▸ **Extract provided**

◆ ◆ ◆ ◆

As for all the theories around the number of NFT's issued (86,000) I have seen a lot of different ideas. Same as with the 741 Gamestop theory I don't deny there is likely important symbolism in the number but there are too many different theories too a number that is too vague and as such too many incorrection connections can be made.

Also Spider-man has broken records as the fasting selling pre-sale tickets ever, this applies worldwide.

Comparing to other cinemas

Interesting post I saw the other day that I wanted to expand on.

In total AMC dropped 23% this week, while other cinema companies did not drop as drastically, Imax only dropped 2.74% and Cinemark fared a little worse at 3.63%

The logic behind the OP's post was sound, same conditions that effect AMC effect these companies, so why is there not as severe a drop?

But I wanted to expand on there comparison by looking at other metric's Namely Siggymandering and Option Abuse.

◆ ◆ ◆ ◆

▸ **Data listing**
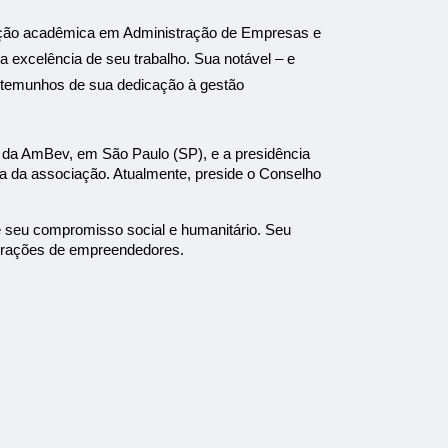
mação acadêmica em Administração de Empresas e
excelência de seu trabalho. Sua notável – e
estemunhos de sua dedicação à gestão
 da AmBev, em São Paulo (SP), e a presidência
ria da associação. Atualmente, preside o Conselho
 seu compromisso social e humanitário. Seu
 gerações de empreendedores.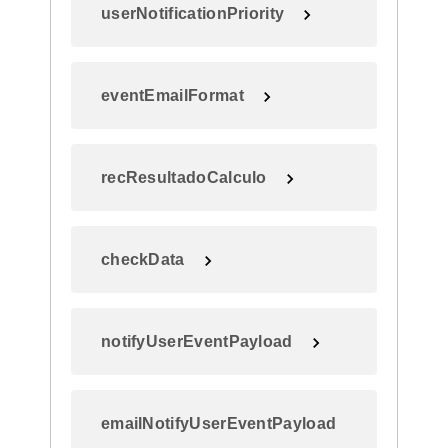
userNotificationPriority
eventEmailFormat
recResultadoCalculo
checkData
notifyUserEventPayload
emailNotifyUserEventPayload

◆ ◆ ◆ ◆

▸ **What you need to do**
1 – Using the post on AMC and other cinemas, decide whether each statement agrees with it. (a) Imax fell less this week than Cinemark. (b) The number of NFTs issued was 741. (c) Spider-Man's pre-sale ticket record holds only in the United States. Give yes or no for each, together with the deciding words of the post quoted exactly.
2 – Write the next part of the post on AMC and other cinemas, picking up after its last sentence.
The material has no connection to the post on AMC and other cinemas.

▸ **Solved problems**
1 –
(a) Yes: "Imax only dropped 2.74% and Cinemark fared a little worse at 3.63%"
(b) No: "the number of NFT's issued (86,000)"
(c) No: "this applies worldwide"

2 –
For Siggymandering we see that both Imax & Cinemark have less off-exchange (Darkpool) use on the day and on average with AMC's off-exchange use on the day being 55.7% and 30 day ave being 56.3%.

For Imax and Cinemark respectively we have 35.6%/36.1% & 41.6%/42.2%

Then we take a look at short volume, with AMC leading in every category again.

Then onto option use, AMC has significantly more option use. With 12 stacked chains, including weeklies. Both Imax and CNK have less option use with only monthlies, quarterlies, and CNK has leaps.

Over all it points to a higher degree of manipulation within AMC.

This is also despite the fact that CNK has higher SI of float than AMC does, which again leads into the idea that there is more hidden with AMC that puts the onus on keeping the price down.

GME speculation/news

I've seen a lot of baseless speculation this week, couple of debunked posts (that I won't repeat to stop the mis-info spreading).

I predicted this last week, which is fine, we'll likely see it continue up until Wednesday Night's call.

What I have seen though is a couple of the Loopring guys and Gamestop NFT guys on twitter (the official ones) become more active and more importantly becoming more active with each other. Mostly Benin posts that can't be read into but if there was an order to not talk that's now being lifted they may feel more comfortable talking to each other.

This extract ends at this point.